Running gave me structure when I wanted to collapse into chaos. It reminded me that movement is medicine, even when your heart feels like a dropped vase in a Bunnings carpark.
Tango: Touch Without Tension
Here’s the twist: I took up tango.
voluntarily touching strangers after during a month of man-repulsion? But tango isn’t about sex. It’s about trust, tension, and micro-connection. You lean in. You listen. You surrender just enough, but not too much.
Every Thursday night I walked into the dance studio and re-learned intimacy without expectation. I discovered I could be held without having to give anything away. That I could move with a man and not need to explain myself afterwards.
Friday Night Aerobics: Camp, Cardio, and Zero Creeps
The crown jewel of my man detox routine? Friday night aerobics. Think neon leotards, high kicks, and Madonna remixes. It’s everything good about being alive, minus unsolicited dick pics.
I sweated out my sadness in a room full of women screaming the lyrics to “she’s a maniac.” No one cared what they looked like. No one was trying to be hot for the sake of a stranger. We were there for us.
Aerobics became my church. My temple. My weekly reminder that joy is a full-body experience, and sometimes the answer to heartbreak is grapevines and glitter.
When the Ghosts Came Knocking
Of course, as if summoned by the sacred algorithm of Single Girl Peace, the ghosts of exes past rose from their digital graves.
One slid into my DMs with a casual “Hey stranger.” Another reacted to a story with a fire emoji. And one, bless him, tried to reignite something with a message so vague it could’ve been about a houseplant or our failed situationship.
But here’s the kicker: none of it worked. Their attention didn’t thrill me. It repulsed me. I wasn’t flattered. I was done.
It’s not that I hate men. (Okay, sometimes. But not always.) It’s that I now require a whole lot more than a hot take and a handsome face. I need depth. I need someone who sees me beyond the Instagram highlight reel. And frankly, I haven’t met that person yet and I’m in no rush.
What I Found When I Stopped Looking
You know what’s wild? When you stop scanning the apps for your future husband, you start noticing yourself again. Noticing how good your legs look in those running tights. How strong your arms feel after lifting groceries solo. How you laugh when no one’s watching.
I stopped performing romance and started practicing presence. And you know what? I like myself better single. Not forever, maybe. But for now? Hell yes.
I also noticed my daughter noticing. Noticed how she picked up on the shift. The calm. The energy in our home. The way I cooked more, danced around the kitchen more, didn’t have one foot out the door chasing someone who couldn’t be bothered to text back.
She deserves that version of me. I deserve that version of me.
The Verdict: Would Recommend
Taking a month off from dating wasn’t just a self-care act. It was a self-respect revolution.
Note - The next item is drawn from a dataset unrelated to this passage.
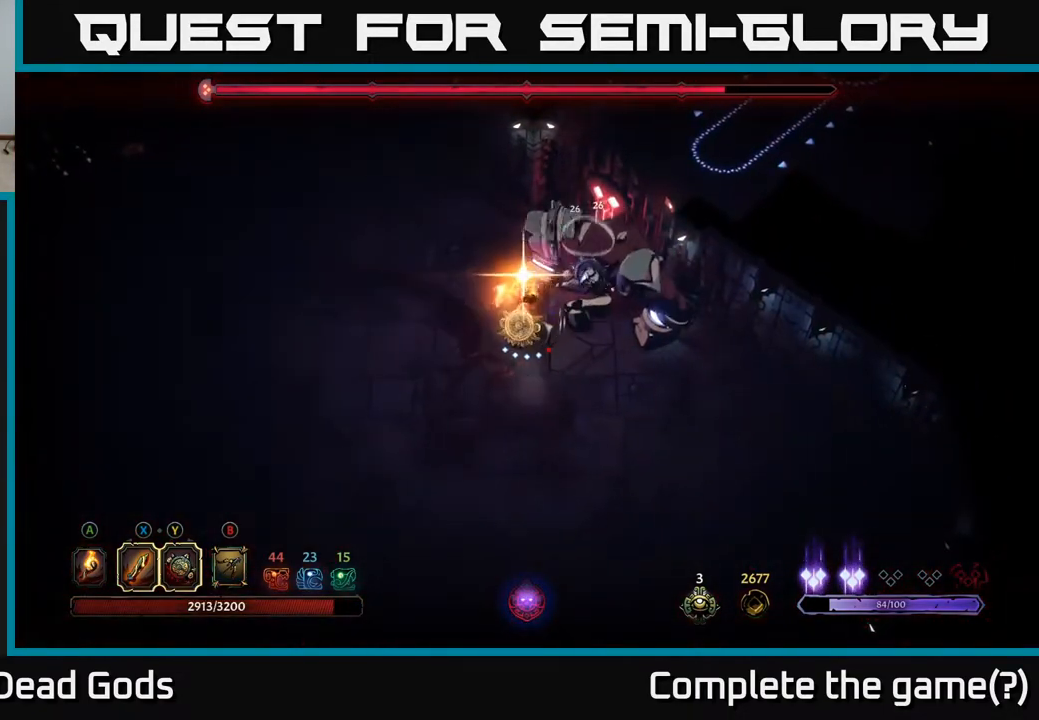
{"buttons": [], "left_stick": "down-left", "right_stick": "center", "events": [[450, "left_stick", "down-left"]]}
In a world that tells women we’re only worth as much as our romantic value, I reclaimed my narrative. I proved to myself (again) that I am not defined by who’s beside me but by how I show up for myself when no one else is.
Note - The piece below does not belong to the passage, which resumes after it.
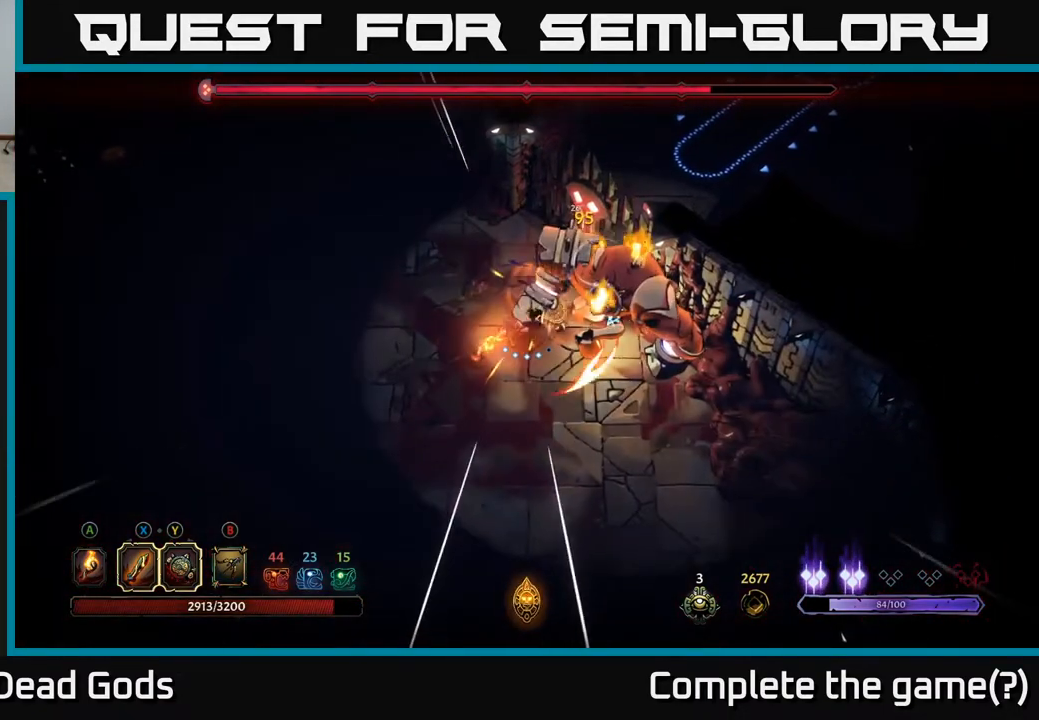
{"buttons": [], "left_stick": "down-left", "right_stick": "center", "events": [[200, "R2", "down"], [367, "R2", "up"]]}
So to the next guy who slides into my inbox with a “Hey,” I’ve got an answer ready:
“Sorry, babe. I’m busy falling back in love with myself.”
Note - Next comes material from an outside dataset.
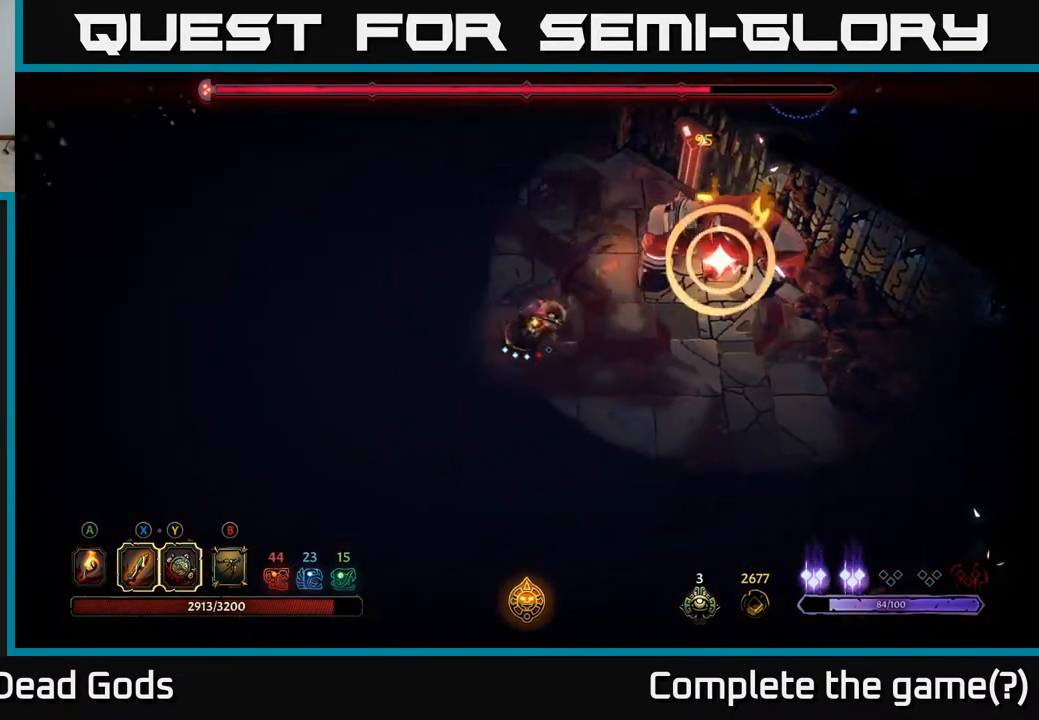
{"buttons": [], "left_stick": "down-left", "right_stick": "center", "events": [[33, "left_stick", "left"], [267, "left_stick", "down-left"]]}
And guess what? I’m enjoying it so much, I’m extending this dating hiatus indefinitely. No timeline. No deadline. Just me, waking up every day asking myself what I need and how I can give it to myself without compromise.
Next month, my daughter and I are packing our bags and heading to Europe for four glorious weeks of adventure, croissants, train rides, and absolutely no men. Just mother-daughter memories, museums, messy gelato smiles, and dancing under foreign skies. I can’t think of a better love story to write next than this one with her, and with me.
Because this chapter? It’s not about who I might meet.
It’s about the woman I’ve become. And she’s not just enough, she’s everything.